--- Page excerpt ---

Though his celebrated career is decades old, Elvis Costello had never won a Grammy Award for one of his albums. That all changed at the 62nd Grammy Awards, held on Jan 26, 2020. The legendary musician won for Best Traditional Pop Vocal Album for his Oct. 2018 release, Look Now. The legend had previously won in 1999 for Best Pop Collaboration with Vocals, with Burt Bacharach.
Such celebrated works in Costello’s catalog as Imperial Bedroom, Armed Forces, Trust and Almost Blue hadn’t received any nominations. In 1978, he was nominated for Best New Artist. He lost to the immortal A Taste of Honey.
Related: 10 Grammy Best New Artist winners and losers
Costello released Look Now—his first for Concord Records—eight years after his last full studio solo album, and 10 after his last with the Imposters. The album was formally revealed on July 27, 2018, three weeks to the day after the singer-songwriter revealed that he had “a small but very aggressive cancerous malignancy.”

---

## Directions for this task
List every Elvis Costello album title named in the Grammy article above.

--- Extracted material ---

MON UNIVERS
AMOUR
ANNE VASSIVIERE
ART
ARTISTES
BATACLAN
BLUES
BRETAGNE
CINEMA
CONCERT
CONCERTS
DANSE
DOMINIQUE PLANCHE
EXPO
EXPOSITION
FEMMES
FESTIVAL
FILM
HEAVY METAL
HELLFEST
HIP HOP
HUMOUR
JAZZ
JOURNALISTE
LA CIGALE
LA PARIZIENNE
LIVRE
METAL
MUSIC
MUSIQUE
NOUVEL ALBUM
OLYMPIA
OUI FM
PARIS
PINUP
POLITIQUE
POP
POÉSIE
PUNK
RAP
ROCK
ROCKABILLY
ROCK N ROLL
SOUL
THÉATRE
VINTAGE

---
--- Extracted material ---

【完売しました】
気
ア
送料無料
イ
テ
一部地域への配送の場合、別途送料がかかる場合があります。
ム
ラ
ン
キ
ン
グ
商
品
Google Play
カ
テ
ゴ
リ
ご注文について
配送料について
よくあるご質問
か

---
--- Extracted material ---

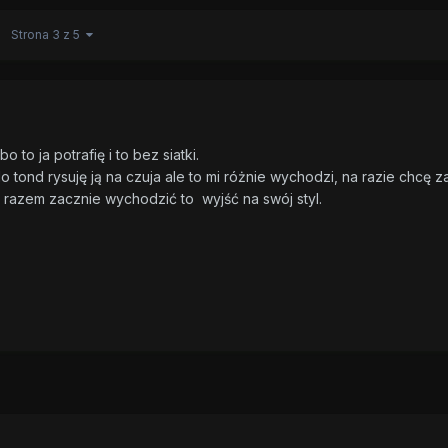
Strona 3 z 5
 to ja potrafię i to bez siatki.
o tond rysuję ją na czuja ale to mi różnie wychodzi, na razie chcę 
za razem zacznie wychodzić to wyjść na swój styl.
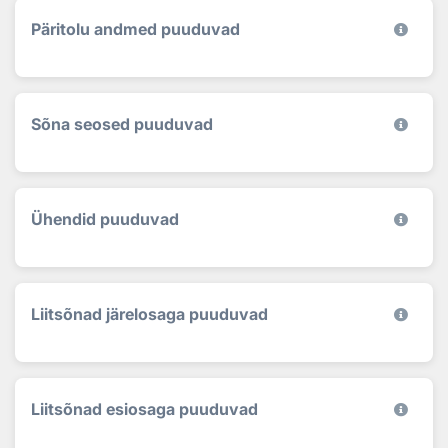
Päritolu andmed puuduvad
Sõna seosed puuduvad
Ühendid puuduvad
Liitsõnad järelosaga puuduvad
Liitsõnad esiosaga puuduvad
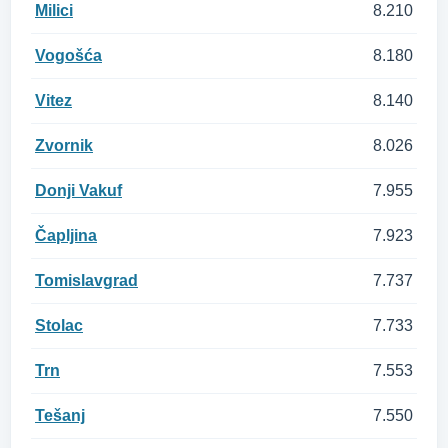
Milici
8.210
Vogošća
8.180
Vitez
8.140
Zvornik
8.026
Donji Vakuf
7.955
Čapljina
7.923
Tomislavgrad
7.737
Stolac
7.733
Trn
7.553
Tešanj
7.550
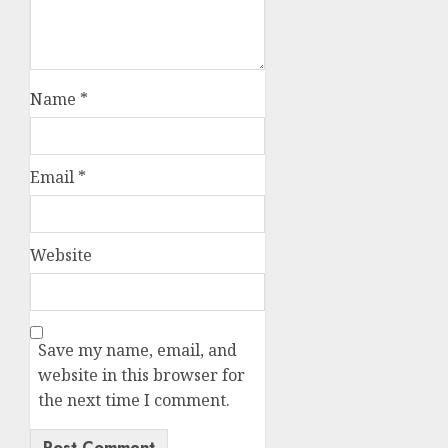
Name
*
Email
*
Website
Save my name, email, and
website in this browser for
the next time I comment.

---

## Answer space
Look Now, Imperial Bedroom, Armed Forces, Trust, Almost Blue